[Start of section]

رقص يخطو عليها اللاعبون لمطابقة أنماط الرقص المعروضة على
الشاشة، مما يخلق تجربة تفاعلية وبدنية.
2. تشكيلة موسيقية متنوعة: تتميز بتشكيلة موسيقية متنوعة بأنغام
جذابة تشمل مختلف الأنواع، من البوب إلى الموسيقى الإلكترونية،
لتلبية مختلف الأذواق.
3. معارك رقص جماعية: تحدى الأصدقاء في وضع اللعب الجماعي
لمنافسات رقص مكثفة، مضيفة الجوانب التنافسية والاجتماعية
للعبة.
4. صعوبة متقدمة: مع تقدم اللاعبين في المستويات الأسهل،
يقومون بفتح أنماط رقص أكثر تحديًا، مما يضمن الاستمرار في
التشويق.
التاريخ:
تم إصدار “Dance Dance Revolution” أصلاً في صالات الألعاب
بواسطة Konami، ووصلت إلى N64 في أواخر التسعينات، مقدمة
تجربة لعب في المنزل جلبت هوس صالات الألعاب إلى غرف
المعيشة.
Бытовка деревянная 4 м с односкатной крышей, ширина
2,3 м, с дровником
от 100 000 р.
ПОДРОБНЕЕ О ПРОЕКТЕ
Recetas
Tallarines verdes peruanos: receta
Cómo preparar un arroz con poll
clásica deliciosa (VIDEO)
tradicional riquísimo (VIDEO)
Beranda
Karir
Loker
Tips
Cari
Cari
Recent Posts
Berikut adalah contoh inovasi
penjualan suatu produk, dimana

[End of section]
[Start of section]

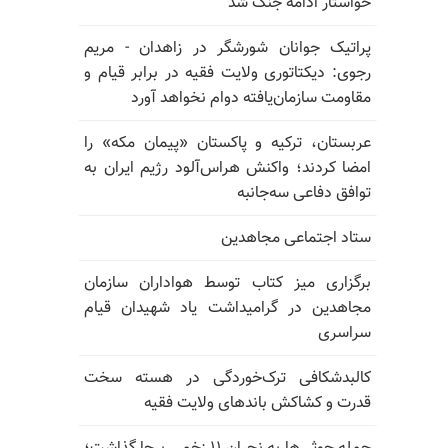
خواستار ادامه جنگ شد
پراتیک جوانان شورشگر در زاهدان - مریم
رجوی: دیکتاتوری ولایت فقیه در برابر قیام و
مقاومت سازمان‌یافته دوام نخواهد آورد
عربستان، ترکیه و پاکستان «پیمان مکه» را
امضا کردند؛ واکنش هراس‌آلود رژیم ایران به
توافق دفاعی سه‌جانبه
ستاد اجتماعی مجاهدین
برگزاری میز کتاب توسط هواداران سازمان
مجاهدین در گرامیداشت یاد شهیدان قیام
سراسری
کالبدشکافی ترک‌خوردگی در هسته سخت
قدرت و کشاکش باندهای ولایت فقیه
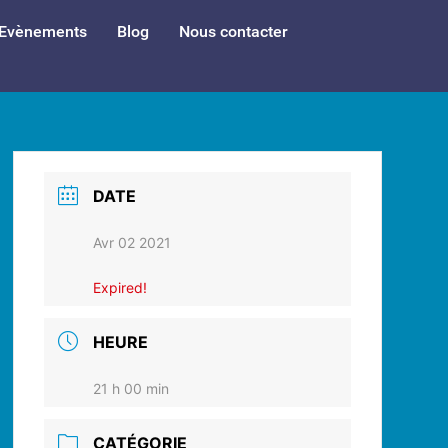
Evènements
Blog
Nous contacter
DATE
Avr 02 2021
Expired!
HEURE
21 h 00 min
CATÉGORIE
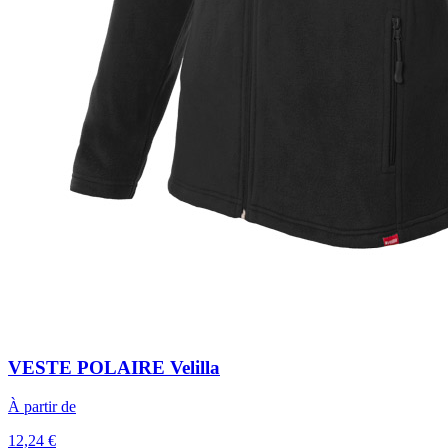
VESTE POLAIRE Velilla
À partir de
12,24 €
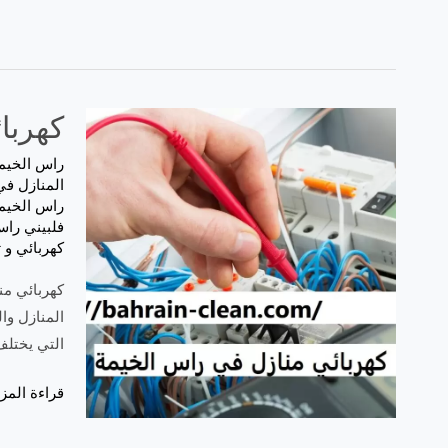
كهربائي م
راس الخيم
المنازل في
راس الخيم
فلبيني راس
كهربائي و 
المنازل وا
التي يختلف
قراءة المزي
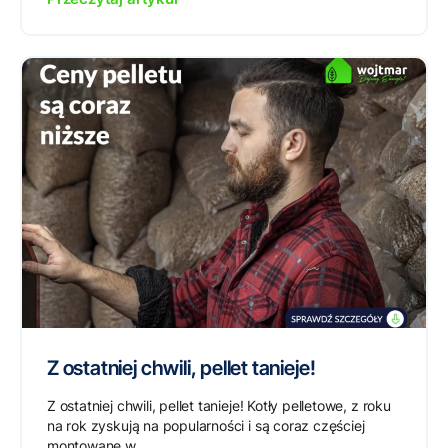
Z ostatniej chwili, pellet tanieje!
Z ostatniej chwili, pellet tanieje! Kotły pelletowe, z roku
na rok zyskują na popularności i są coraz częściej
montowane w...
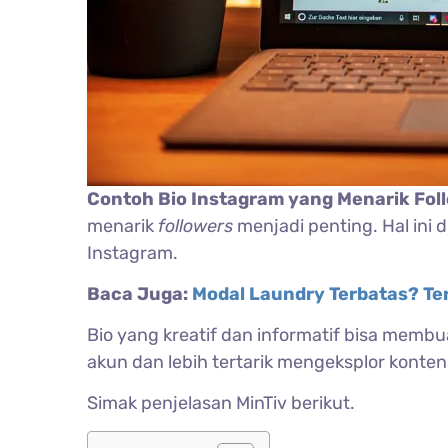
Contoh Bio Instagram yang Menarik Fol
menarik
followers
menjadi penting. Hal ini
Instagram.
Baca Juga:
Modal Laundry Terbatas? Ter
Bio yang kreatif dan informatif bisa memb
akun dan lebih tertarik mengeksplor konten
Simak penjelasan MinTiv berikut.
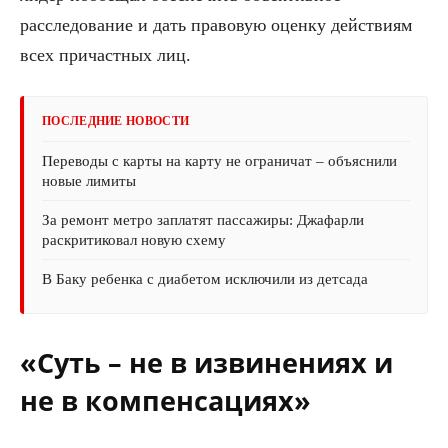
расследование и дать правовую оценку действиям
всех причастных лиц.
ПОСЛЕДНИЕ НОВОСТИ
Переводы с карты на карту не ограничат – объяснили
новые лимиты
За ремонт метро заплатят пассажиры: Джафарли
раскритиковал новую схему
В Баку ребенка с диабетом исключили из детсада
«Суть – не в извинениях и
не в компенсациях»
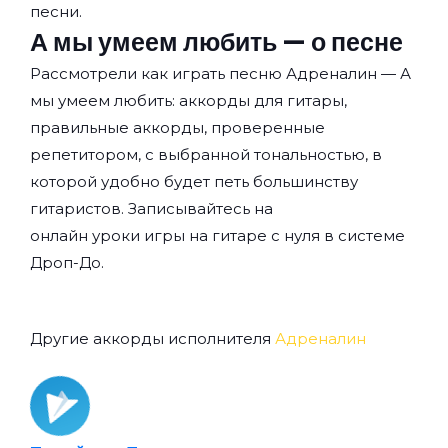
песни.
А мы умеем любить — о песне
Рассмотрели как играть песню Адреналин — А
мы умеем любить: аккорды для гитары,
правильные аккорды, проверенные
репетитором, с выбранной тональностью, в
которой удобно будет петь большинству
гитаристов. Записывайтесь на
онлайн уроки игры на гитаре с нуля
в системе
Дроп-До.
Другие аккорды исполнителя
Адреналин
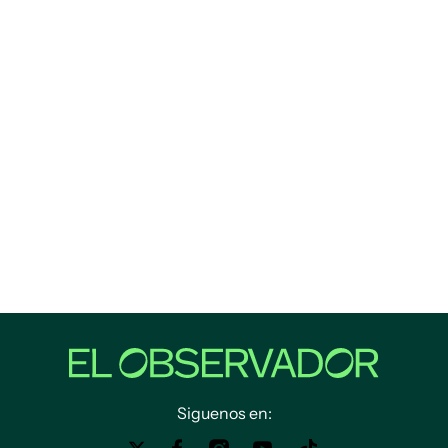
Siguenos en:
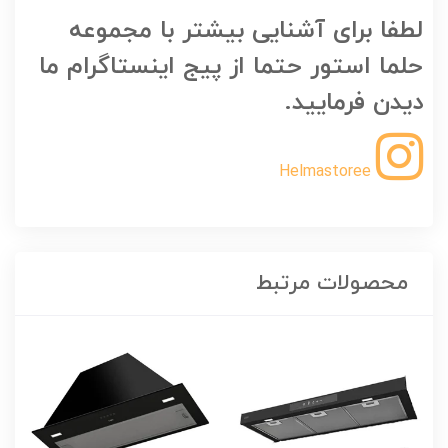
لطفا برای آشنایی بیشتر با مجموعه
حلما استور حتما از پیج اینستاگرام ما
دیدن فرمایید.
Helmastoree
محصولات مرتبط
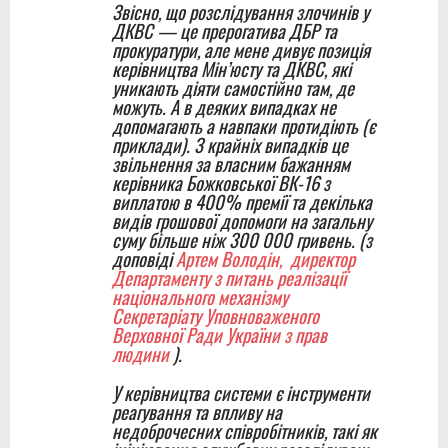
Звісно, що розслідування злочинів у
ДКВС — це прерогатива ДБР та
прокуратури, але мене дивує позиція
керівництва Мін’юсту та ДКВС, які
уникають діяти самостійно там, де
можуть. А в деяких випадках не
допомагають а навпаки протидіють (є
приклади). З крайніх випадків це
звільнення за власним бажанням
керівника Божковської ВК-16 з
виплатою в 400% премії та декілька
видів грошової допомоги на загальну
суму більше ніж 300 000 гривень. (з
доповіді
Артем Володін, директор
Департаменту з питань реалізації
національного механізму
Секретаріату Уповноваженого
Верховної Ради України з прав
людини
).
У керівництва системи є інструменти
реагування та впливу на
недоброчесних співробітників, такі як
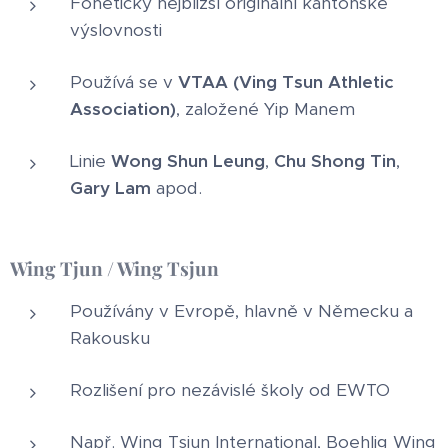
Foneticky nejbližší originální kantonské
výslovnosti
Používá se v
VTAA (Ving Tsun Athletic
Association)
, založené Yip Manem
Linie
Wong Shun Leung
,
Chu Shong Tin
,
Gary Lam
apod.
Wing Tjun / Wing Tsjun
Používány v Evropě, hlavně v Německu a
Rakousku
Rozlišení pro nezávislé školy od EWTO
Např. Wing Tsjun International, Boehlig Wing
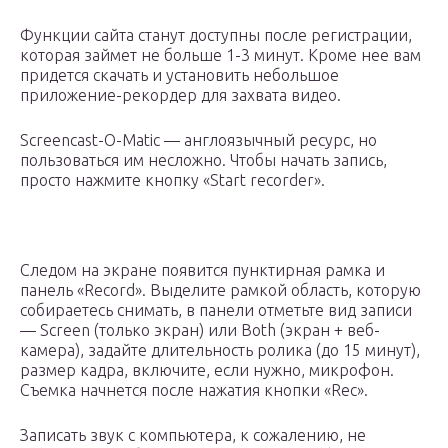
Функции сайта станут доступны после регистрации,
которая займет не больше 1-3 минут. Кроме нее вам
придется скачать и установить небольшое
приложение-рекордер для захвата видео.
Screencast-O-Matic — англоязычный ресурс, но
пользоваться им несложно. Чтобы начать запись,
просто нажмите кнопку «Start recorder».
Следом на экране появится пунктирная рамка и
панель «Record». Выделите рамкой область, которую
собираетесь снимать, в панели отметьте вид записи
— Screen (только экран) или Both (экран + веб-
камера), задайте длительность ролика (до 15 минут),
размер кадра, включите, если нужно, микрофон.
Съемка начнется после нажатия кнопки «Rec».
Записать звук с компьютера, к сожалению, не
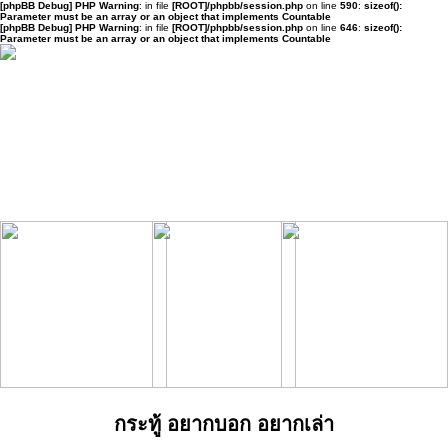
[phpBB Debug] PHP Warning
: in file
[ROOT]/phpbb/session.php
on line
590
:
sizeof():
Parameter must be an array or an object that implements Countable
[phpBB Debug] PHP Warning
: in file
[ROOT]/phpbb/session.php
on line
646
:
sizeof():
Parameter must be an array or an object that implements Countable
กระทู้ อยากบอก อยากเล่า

[End of section]

Job item – Leave out every line above except those from the line with "رقص يخطو عليها" up to and including the line with "penjualan suatu produk, dimana", and copy those exactly.

Response below –
رقص يخطو عليها اللاعبون لمطابقة أنماط الرقص المعروضة على
الشاشة، مما يخلق تجربة تفاعلية وبدنية.
2. تشكيلة موسيقية متنوعة: تتميز بتشكيلة موسيقية متنوعة بأنغام
جذابة تشمل مختلف الأنواع، من البوب إلى الموسيقى الإلكترونية،
لتلبية مختلف الأذواق.
3. معارك رقص جماعية: تحدى الأصدقاء في وضع اللعب الجماعي
لمنافسات رقص مكثفة، مضيفة الجوانب التنافسية والاجتماعية
للعبة.
4. صعوبة متقدمة: مع تقدم اللاعبين في المستويات الأسهل،
يقومون بفتح أنماط رقص أكثر تحديًا، مما يضمن الاستمرار في
التشويق.
التاريخ:
تم إصدار “Dance Dance Revolution” أصلاً في صالات الألعاب
بواسطة Konami، ووصلت إلى N64 في أواخر التسعينات، مقدمة
تجربة لعب في المنزل جلبت هوس صالات الألعاب إلى غرف
المعيشة.
Бытовка деревянная 4 м с односкатной крышей, ширина
2,3 м, с дровником
от 100 000 р.
ПОДРОБНЕЕ О ПРОЕКТЕ
Recetas
Tallarines verdes peruanos: receta
Cómo preparar un arroz con poll
clásica deliciosa (VIDEO)
tradicional riquísimo (VIDEO)
Beranda
Karir
Loker
Tips
Cari
Cari
Recent Posts
Berikut adalah contoh inovasi
penjualan suatu produk, dimana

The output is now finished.